AURIPEAU. Voyez Oripeau.

AURISLAGE, ou AURILLAGE. Terme de Coutume. Ce mot veut dire en quelques lieux le profit des ruches des mouches à miel qui appartient au Seigneur, ou au Roi, comme en Provence. Ragueau.

AURON. Rivière de Berri, province de France. Elle coule le long des murs de Bourges, du côté du couchant, & au-dessous de la ville, elle se joint à l’Eure, qui la baigne du côté du nord ; & elles vont ensemble à quatre lieues de-là grossir le Cher de leurs eaux à Vierzon, au milieu d’une prairie qui s’étend depuis Bourges jusque-là.

AURONNE, AURONE. s. f. Abrotonum. s. m. Plante qui approche fort de l’absinthe par son port. Ses feuilles sont dans la plupart des espèces découpées menu : ses fleurs & ses semences sont tout-à-fait semblables à celles de l’absinthe. On distinguoit autrefois cette plante en mâle & femelle, abrotanum mas & fœmina. La femelle, qui ne porte point ses fleurs disposées en épi, est appelée à présent santolina, garderobe, petit cyprès. L’auronne est apéritive. Sa décoction fait mourir les vers.

▶ Entrées
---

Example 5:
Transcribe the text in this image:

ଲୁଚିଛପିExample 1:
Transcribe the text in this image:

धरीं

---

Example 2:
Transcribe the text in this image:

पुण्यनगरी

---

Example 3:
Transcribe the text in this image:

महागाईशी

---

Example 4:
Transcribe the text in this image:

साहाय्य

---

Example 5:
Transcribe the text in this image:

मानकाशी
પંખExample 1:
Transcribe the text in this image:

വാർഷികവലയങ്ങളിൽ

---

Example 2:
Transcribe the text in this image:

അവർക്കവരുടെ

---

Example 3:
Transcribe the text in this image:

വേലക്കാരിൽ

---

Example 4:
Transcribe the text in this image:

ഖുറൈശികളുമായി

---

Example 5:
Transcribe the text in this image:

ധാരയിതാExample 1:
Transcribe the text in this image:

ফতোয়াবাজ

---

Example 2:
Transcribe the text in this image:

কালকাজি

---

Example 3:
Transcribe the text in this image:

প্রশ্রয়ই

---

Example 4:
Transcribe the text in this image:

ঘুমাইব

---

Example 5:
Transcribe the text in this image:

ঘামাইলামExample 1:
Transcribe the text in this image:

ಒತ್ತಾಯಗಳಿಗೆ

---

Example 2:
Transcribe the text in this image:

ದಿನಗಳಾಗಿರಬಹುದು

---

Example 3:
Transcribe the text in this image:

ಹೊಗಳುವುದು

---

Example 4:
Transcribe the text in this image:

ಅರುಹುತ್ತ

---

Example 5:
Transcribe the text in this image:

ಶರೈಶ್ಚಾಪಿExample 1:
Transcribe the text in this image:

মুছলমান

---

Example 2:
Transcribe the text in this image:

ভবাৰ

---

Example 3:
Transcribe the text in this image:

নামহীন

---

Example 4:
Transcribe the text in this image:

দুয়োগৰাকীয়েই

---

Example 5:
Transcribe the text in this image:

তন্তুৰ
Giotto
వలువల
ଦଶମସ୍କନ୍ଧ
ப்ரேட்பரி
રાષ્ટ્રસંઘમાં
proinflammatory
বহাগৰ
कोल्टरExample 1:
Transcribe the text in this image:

▶ Travail à faire
• A. Citez mot pour mot le passage de l'extrait du dictionnaire qui commence à « AURISLAGE, ou AURILLAGE. » et se termine à « depuis Bourges jusque-là. ».
• B. D'après l'extrait du dictionnaire, dans quelle ville l'Auron et l'Eure viennent-elles grossir le Cher ?
Les enregistrements ne servent à rien pour cet exercice.

▶ Corrigé
• A.
AURISLAGE, ou AURILLAGE. Terme de Coutume. Ce mot veut dire en quelques lieux le profit des ruches des mouches à miel qui appartient au Seigneur, ou au Roi, comme en Provence. Ragueau.

AURON. Rivière de Berri, province de France. Elle coule le long des murs de Bourges, du côté du couchant, & au-dessous de la ville, elle se joint à l’Eure, qui la baigne du côté du nord ; & elles vont ensemble à quatre lieues de-là grossir le Cher de leurs eaux à Vierzon, au milieu d’une prairie qui s’étend depuis Bourges jusque-là.

• B. À Vierzon.